— Михал, куда ты бежишь?
Он оборачивался в дверях, с шапкой в руке, настигнутый, но полный решимости вырваться даже силой.
— К Збышеку, за книгой.
— Михал, куда?
— На сбор.
— Михал, куда ты идешь в такое время?
Он хлопал садовой калиткой и убегал как угорелый. По улице Ксении он шел крадучись, вдыхая с благодарным удивлением ароматный воздух. Осень была дождливая, и вечерами чаще всего шел дождь, но это ему не мешало. Это было даже разумно — мокнуть в холодном мраке, стоя напротив света и тепла, исходящих из ее убежища. Этого требовал дух жертвенности. Он зорко высматривал Станко. Станко был драконом, стерегущим вход в заколдованную страну. Однажды Станко проскользнул мимо него. Он бежал со стороны площади, пиная ногой мяч. Он вел мяч в вечернем мраке, темный блестящий мяч, по влажному асфальту, бежал за ним трусцой, как собака, подпрыгивая и легкими ударами отпасовывая другому мальчику, а тот сразу же возвращал его назад. Они были целиком поглощены этим, как будто вели важную беседу или исполняли какой-то сложный танец. Наконец Станко вбежал в какие-то ворота, остановился, низко наклонив голову, раскорячился, широко растопырив руки, и крикнул: «Бей!» — и тут второй ударил изо всех сил, а Станко бросился на летящий мяч, схватил его, с коротким стоном прижал к груди и исчез в глубине двора.
Михал почувствовал облегчение и одновременно разочарование. Ему показалось, что Станко не справляется со своей ролью. Вместо того чтобы подстерегать его, он беззаботно играет. Обыкновенный щенок. Видимо, не понимает важности происходящего, не принимает его всерьез.
Он, Михал, жил исключительно этим. У четвертого окна направо от небольшого балкона был иной свет — розовый и мягкий, словно пар. Это, очевидно, торшер, а комната, наверно, наполнена нежными, как пух, вещами, цвет которых поглощает свет лампы. Там находится она, как птица в уютном гнезде, погруженная в свое обаяние, не зная о преданно стерегущем ее взгляде.

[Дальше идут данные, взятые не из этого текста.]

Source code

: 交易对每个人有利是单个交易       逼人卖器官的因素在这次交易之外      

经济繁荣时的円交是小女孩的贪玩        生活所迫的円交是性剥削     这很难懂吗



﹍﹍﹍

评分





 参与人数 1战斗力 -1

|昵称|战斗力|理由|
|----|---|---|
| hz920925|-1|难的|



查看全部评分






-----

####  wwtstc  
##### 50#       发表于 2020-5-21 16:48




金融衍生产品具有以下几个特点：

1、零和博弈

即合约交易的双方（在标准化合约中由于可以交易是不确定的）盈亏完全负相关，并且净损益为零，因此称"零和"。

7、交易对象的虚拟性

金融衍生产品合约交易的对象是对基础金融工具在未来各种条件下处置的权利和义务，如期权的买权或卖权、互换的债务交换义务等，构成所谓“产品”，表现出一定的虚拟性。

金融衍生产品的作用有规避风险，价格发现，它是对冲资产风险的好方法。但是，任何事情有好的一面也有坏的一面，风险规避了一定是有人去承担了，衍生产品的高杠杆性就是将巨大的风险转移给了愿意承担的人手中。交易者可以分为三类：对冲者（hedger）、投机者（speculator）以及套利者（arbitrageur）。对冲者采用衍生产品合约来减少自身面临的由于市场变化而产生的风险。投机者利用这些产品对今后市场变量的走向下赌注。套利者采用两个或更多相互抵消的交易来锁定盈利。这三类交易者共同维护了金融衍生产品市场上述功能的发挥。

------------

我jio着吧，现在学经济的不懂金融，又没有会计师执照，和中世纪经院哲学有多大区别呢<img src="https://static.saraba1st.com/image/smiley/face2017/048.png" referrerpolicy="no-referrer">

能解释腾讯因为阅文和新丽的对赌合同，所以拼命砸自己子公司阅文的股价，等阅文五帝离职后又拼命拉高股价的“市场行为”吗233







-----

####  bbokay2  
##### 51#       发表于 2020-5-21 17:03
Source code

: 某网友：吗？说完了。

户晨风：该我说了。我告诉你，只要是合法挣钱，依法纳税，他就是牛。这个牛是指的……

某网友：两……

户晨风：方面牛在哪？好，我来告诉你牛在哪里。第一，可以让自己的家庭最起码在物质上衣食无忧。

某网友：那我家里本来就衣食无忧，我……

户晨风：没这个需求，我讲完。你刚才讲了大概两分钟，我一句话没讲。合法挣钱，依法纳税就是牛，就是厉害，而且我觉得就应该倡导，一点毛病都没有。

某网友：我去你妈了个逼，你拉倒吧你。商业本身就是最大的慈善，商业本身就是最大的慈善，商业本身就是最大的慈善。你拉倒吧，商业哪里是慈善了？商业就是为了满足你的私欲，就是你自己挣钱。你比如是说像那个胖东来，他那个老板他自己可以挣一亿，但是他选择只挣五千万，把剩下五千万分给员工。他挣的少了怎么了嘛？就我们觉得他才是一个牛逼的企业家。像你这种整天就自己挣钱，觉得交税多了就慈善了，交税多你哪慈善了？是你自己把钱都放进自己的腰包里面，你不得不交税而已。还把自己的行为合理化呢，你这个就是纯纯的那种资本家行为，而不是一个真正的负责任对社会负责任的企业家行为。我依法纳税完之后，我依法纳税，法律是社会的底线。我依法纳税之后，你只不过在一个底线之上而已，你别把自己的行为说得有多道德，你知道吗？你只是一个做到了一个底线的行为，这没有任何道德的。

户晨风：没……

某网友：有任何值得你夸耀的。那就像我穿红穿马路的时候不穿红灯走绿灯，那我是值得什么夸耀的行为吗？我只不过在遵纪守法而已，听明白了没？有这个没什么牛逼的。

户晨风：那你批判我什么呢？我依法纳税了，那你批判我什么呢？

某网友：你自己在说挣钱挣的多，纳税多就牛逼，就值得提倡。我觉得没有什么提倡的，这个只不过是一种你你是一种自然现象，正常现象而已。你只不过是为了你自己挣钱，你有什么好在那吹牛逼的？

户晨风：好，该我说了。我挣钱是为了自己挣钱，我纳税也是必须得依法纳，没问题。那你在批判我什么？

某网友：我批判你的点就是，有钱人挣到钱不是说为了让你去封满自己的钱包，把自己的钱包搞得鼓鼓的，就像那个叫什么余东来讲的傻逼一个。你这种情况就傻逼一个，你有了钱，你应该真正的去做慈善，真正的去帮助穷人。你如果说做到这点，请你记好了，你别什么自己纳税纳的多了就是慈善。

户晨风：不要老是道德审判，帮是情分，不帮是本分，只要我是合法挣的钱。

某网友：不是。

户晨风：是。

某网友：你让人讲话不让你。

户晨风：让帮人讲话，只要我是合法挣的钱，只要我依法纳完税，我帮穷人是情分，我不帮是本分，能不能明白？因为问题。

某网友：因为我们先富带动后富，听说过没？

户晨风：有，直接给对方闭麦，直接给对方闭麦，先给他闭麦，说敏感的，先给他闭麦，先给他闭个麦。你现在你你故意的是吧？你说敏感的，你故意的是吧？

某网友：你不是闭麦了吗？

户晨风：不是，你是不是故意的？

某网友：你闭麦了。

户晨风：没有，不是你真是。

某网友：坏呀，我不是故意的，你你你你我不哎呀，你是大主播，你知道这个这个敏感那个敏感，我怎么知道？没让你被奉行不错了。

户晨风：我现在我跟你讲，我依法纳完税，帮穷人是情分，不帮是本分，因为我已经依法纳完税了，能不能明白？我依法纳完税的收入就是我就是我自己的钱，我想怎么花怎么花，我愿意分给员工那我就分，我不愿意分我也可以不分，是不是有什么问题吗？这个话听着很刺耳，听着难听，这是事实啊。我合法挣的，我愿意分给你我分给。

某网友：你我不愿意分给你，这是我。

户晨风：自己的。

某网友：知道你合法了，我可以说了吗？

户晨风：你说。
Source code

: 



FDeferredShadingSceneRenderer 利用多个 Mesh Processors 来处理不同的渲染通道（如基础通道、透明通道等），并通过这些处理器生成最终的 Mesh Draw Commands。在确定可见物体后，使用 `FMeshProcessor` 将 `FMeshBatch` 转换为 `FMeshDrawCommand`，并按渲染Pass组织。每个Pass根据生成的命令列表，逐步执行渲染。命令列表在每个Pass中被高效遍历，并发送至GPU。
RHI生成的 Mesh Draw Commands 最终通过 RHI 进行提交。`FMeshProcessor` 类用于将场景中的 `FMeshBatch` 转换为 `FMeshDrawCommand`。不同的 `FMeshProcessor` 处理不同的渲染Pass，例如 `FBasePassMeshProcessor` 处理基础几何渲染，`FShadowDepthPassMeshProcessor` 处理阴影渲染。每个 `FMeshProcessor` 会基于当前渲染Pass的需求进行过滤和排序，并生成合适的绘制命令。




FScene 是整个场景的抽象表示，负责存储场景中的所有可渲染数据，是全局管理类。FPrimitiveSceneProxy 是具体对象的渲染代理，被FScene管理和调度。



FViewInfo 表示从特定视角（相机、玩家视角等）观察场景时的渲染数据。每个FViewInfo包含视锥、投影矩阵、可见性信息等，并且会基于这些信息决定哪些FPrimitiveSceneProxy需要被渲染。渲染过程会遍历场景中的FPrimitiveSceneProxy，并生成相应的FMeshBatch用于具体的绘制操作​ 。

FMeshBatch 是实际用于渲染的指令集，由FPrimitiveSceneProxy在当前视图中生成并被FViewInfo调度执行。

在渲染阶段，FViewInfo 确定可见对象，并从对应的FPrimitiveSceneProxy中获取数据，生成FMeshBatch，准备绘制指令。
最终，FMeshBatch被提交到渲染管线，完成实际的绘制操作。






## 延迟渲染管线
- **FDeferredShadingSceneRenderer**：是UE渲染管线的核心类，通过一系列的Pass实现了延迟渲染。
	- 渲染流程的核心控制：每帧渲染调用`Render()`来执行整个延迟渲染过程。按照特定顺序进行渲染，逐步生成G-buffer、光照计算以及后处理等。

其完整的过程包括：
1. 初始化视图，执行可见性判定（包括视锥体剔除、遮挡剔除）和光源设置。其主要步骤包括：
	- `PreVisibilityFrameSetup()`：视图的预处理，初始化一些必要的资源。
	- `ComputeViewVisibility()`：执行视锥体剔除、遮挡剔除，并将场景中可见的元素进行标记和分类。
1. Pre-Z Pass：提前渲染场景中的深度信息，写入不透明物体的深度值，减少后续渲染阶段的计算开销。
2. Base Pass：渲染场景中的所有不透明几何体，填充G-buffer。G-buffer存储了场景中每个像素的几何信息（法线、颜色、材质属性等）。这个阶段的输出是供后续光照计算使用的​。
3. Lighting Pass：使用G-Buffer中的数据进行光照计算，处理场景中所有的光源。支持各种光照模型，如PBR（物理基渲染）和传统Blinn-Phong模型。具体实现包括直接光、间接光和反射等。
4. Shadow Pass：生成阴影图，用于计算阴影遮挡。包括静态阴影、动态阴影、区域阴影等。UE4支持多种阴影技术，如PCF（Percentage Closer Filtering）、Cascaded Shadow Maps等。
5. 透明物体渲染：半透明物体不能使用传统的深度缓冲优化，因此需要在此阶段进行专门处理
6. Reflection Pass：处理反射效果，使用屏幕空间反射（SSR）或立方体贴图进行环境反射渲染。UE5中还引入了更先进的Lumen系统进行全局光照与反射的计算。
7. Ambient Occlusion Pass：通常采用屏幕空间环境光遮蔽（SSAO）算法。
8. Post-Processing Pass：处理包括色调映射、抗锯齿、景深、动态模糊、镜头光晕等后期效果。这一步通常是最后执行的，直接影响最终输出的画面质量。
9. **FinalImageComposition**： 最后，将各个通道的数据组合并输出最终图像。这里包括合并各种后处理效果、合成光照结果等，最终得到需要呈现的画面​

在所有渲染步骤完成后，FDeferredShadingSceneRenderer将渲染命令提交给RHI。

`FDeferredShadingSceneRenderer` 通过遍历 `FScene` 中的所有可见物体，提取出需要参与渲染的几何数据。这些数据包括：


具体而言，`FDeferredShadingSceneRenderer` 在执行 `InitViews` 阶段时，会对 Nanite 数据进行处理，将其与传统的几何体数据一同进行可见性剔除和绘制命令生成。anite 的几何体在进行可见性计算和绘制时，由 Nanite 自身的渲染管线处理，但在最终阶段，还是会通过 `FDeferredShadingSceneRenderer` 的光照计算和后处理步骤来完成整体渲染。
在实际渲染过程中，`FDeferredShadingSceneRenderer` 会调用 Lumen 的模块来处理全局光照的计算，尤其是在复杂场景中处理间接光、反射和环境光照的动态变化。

Он медленно ходил взад и вперед в тени забора, не отрывая взгляда от окна, следя и за другими окнами квартиры, где разыгрывалась таинственная пантомима жизни ее семьи. Он уже знал круглую лысую голову отца, и худую, двигающуюся как во сне тень матери, и растрепанный, похожий на гриву жеребенка чуб младшего брата. Они двигались по прозрачным экранам занавесок, сжимались и вытягивались на стенах, переломленные наискось, вползали на белые потолки, проделывая неожиданные движения — то медленные, то оживленные загадочным, словно весело разыгранным буйством. Они напоминали рыб в аквариуме, надолго застывающих в странной задумчивости, а потом вдруг снова начинающих плясать без видимой причины. Иногда кто-нибудь из них действовал самостоятельно. Михал с напряжением наблюдал за выразительной жестикуляцией, направленной, казалось, в пустоту, пока над рампой подоконника не поднималась отрицающая или утверждающая рука невидимого слушателя либо вырастал, как из люка на сцене, весь силуэт с каким-нибудь жестом или кивком, являвшимся ответом на неслышимые слова. Носили какие-то предметы, уплывали вглубь, снова приближались, вечно занятые какими-то дискуссиями, какой-то игрой с неизвестными правилами и целями. Случалось, что одна из занавесок была отодвинута, а иногда даже было открыто окно. Тогда изображения приобретали размеры, движения утрачивали плавность (хотя по-прежнему оставались случайными), появлялись шокирующе конкретные детали — блеск лысины, цвет лица, часть висящей в глубине картины, на которой, кажется, было изображено вспененное у темных скал море. Но все это становилось еще более загадочным, так как было неоднородным, подчиняющимся одновременно законам двух несоединимых миров.
Особые эмоции вызывали у Михала всякие отступления от вечернего ритуала, когда, например, на сцене появлялся кто-то чужой или когда представление происходило не в том окне, в котором он предполагал его увидеть, среди еще не очень хорошо освоенного воображением реквизита. Разумеется, он ждал ее. Тот факт, что она была как бы за скобками этих мистерий, что она показывалась чрезвычайно редко и всегда только на заднем плане, в каком-то сдержанном скольжении, вовсе его не удивлял. Вся эта церемония и без того касалась ее, происходила вокруг нее и в ее честь, она же должна была сохранять дистанцию, не могла опрощаться, не могла быть доступной даже для них.